A mulher é na esmagadora maioria dos casos a parte fraca da violência doméstica. Mesmo que reúna a coragem para apresentar queixa – o que normalmente só acontecesse depois de repetidas agressões – é pressionada pelo marido para a retirar, e em alguns casos pela restante família e até pelos amigos, tudo em nome da “unidade familiar”. Da parte do agressor, estas pressões passam facilmente a ameaças, e em muitos casos a mais agressões. Assim, um homem que recorra à violência para resolver as suas questões conjugais fá-lo consciente de que dificilmente sofrerá consequências pelos seus actos. A maior parte das famílias em Macau, uma sociedade vincadamente patriarca, depende sobretudo dos rendimentos do homem, o cabeça-de-casal. Nos casos em que a queixosa é uma doméstica, e portanto sem rendimentos, levar avante um processo judicial pode-lhe trazer dissabores. Fica exposta à miséria, à dependência de familiares e amigos, e isto quando não encontra a censura dos próprios pais, que dificilmente entendem o seu sofrimento, que consideram apenas “rebeldia”. As mentalidades locais não estão preparadas para aceitar este tipo de “modernidade”.
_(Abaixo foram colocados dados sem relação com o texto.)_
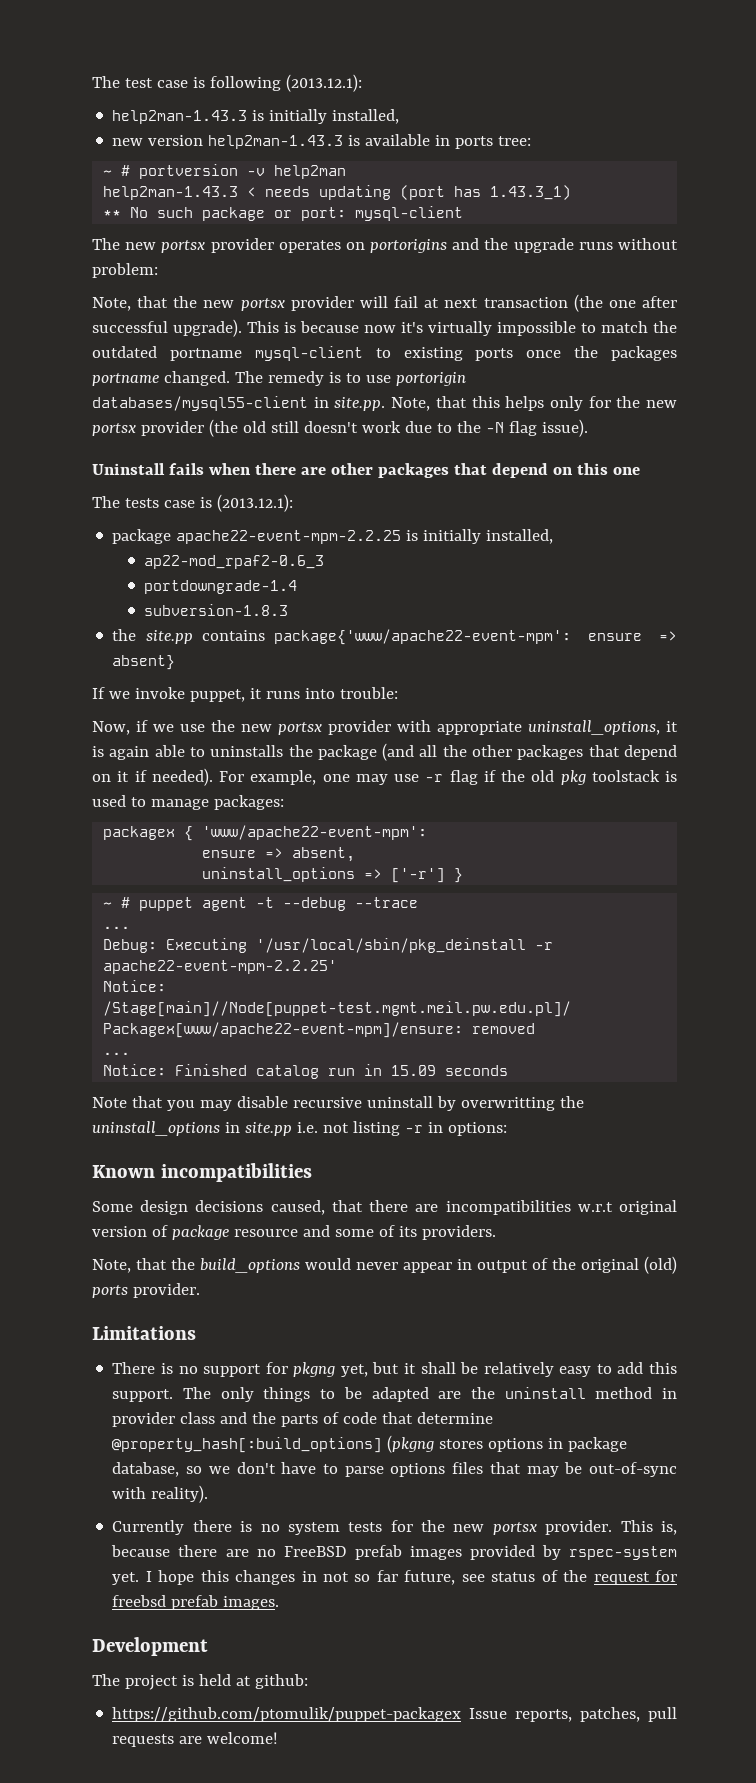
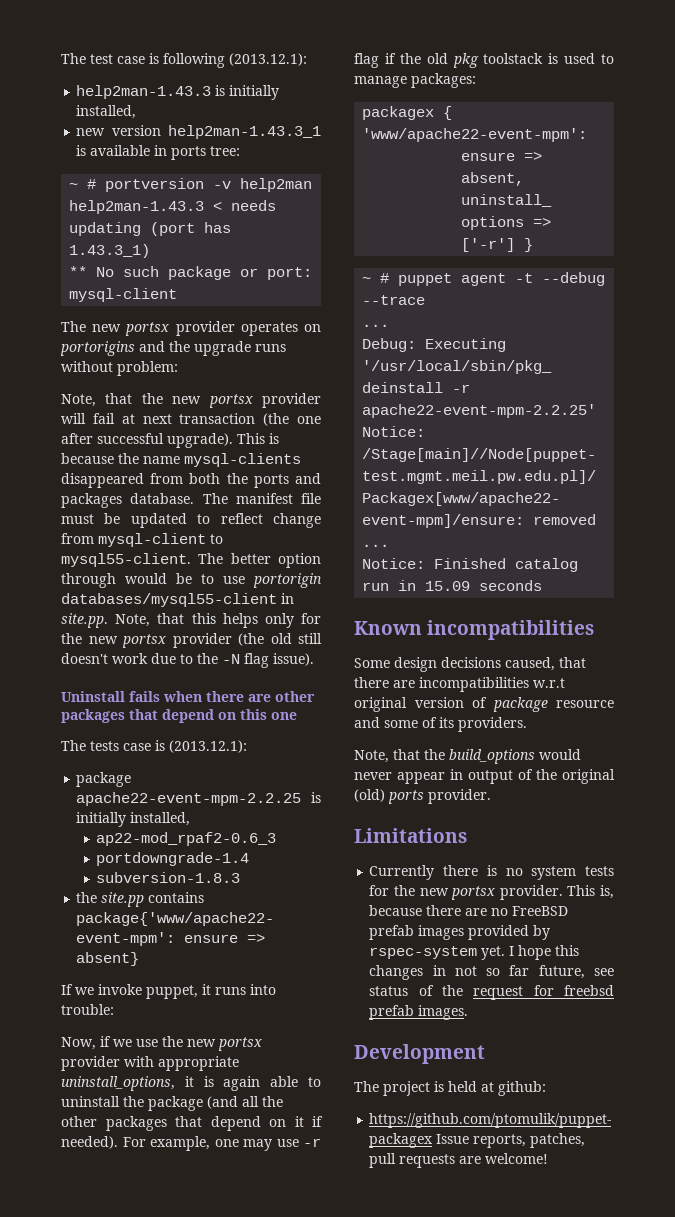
[208,135,344,149] help2man-1.43.3 -> [168,125,321,139] help2man-1.43.3_1
[364,321,677,336] [92,346,677,361] [92,371,341,386] now it's virtually impossible to match the outdated portname mysql-client to existing ports once the packages portname changed. The remedy is -> [118,453,301,467] [61,473,321,488] [61,493,321,508] [61,513,321,528] [61,533,223,547] [61,553,321,568] [61,573,192,588] the name mysql-clients disappeared from both the ports and packages database. The manifest file must be updated to reflect change from mysql-client to mysql55-client. The better option through would be
[210,745,284,757] uninstalls -> [61,1096,120,1107] uninstall
[92,1096,584,1111] [92,1121,507,1136] // Note that you may disable recursive uninstall by overwritting the uninstall_options in site.pp i.e. not listing -r in options: -> (543, 585) none
[112,1362,677,1377] [112,1387,677,1402] [112,1412,494,1427] [112,1435,628,1453] [112,1462,678,1477] [112,1485,209,1503] // There is no support for pkgng yet, but it shall be relatively easy to add this support. The only things to be adapted are the uninstall method in provider class and the parts of code that determine @property_hash[:build_options] (pkgng stores options in package database, so we don't have to parse options files that may be out-of-sync with reality). -> (467, 835) none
O próprio Executivo torce o nariz a uma eventual criminalização pública, e vai ficando do lado dos mais tradicionalistas, a quem faltam argumentos para considerar que a violência doméstica pode ser resolvida com ponderação e diálogo. Como se pode dialogar com alguém que inicialmente optou pela via da violência? O problema é que os grosso dos empresários e chefes dos clãs mais endinheirados são homens, em muitos casos com amantes, concubinas, segundas famílias na China continental e mais uma parangona de “sinais de masculinidade”, próprias do macho-alfa entre os animais selvagens, e pode ser um problema. Imaginem um cleptocrata qualquer ir parar no xilindró não porque desviou centenas de milhões de patacas, mas porque a esposa fez queixinhas de que ele lhe atirou com o vaso Ming que estava na sala e obrigou-a a ir de helicóptero para Hong Kong de urgência levar dois pontos na testa?

É risível a atitude da Associação das Mulheres, ligada com os tais sectores tradicionais. Consideram “arriscado” a opção do crime público, e falam em “prevenção”. Que prevenção é esta de que falam? Um polícia à porta de cada moradia de família para se certificar que ninguém atira um copo à cabeça do cônjuge, e ainda bata à porta de meia em meia hora para perguntar de está tudo em ordem? Uma associação que supostamente defende as mulheres e devia destacar a importância do elemento feminino na sociedade dá assim a entender que as mulheres são umas coitadinhas, que sem o marido não são ninguém, e até nem se importa de levar um bocadinho de porrada de quando em vez, pois isso quer dizer que ele “a ama”. Mas isto não é nada de surpreendente ou sequer de inédito. Esta é uma daquelas associações que dançam ao som da música de quem manda, e se amanhã o Executivo muda de ideias e torna a criminilazação da violência doméstica uma prioridade, vão arranjar forma de dizer que sim, sim, são contra a violência doméstica desde pequeninos, e é um horror, todos presos já. Metem nojo, enfim.

O fundamental no propósito de tornar a violência doméstica um crime público é passar a mensagem de que se trata de algo reprovável, censurado pela maior parte da população minimamente civilizada, e que se deve pensar duas vezes antes de se recorrer à agressão contra alguém mais fraco, com quem ainda por cima nos unem laços matrimoniais, ou se partilha uma vida conjugal. Fico surpreendido que numa jurisprudência como a de Macau, onde se privilegiam as medidas preventivas e dissuasórias, existam tantas reservas neste particular. O importante é que as vítimas da violência doméstica não desistam, e que os grupos que fazem pressão para que se torne crime público não se deixem arrastar pela inércia, caindo na conversa de quem não quer mexer um dedo porque acha que as coisas estão bem como estão, e é melhor não mexer para não estragar. É que para os homens que batem nas mulheres, não há desculpa. E é necessário que isto se torne do domínio público, e aos olhos da lei.